Entries taken from a collection:
┏━━

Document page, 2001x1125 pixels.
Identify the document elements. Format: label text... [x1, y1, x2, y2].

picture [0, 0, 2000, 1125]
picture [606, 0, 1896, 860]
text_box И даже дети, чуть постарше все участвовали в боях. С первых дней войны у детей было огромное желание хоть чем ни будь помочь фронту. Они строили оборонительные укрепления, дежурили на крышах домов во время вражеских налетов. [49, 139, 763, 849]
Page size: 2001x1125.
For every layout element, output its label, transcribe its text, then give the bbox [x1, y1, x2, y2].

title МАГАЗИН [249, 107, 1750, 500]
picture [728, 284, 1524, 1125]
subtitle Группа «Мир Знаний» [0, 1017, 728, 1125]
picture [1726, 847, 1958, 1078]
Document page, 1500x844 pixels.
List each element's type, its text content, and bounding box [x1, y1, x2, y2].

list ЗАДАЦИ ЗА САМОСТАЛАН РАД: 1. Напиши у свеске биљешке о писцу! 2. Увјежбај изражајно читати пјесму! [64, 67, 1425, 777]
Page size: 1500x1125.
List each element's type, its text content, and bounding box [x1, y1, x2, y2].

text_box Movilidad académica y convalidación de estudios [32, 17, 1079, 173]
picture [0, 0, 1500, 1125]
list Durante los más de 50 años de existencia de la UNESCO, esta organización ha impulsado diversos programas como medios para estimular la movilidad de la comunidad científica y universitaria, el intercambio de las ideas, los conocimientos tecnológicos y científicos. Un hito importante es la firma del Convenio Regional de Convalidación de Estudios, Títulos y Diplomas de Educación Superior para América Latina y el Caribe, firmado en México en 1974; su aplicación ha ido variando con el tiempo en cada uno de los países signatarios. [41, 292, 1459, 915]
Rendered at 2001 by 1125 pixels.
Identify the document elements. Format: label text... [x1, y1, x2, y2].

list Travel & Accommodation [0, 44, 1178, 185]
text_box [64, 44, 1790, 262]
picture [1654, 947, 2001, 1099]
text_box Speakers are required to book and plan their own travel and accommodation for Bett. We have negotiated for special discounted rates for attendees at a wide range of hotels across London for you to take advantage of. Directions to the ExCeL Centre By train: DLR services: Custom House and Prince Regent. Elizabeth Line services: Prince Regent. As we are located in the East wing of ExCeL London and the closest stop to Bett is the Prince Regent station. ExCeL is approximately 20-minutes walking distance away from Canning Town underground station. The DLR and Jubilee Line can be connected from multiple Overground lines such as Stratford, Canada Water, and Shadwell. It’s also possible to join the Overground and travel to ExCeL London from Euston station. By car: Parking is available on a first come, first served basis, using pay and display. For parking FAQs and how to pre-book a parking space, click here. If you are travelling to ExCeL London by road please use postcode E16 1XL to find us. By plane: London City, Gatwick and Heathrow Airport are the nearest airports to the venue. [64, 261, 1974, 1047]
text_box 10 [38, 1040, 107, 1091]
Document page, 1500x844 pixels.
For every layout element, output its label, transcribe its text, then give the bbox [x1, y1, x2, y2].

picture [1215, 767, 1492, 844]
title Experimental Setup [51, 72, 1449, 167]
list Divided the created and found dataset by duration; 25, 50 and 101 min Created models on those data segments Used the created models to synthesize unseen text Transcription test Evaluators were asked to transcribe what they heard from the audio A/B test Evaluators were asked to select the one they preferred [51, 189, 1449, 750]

┗━━

**Aim of the exercise**
All lines from the start of the entries through the line where "Page size: 2001x1125." sits should be duplicated exactly, with nothing else in the output.

**Answer below**
Document page, 2001x1125 pixels.
Identify the document elements. Format: label text... [x1, y1, x2, y2].

picture [0, 0, 2000, 1125]
picture [606, 0, 1896, 860]
text_box И даже дети, чуть постарше все участвовали в боях. С первых дней войны у детей было огромное желание хоть чем ни будь помочь фронту. Они строили оборонительные укрепления, дежурили на крышах домов во время вражеских налетов. [49, 139, 763, 849]
Page size: 2001x1125.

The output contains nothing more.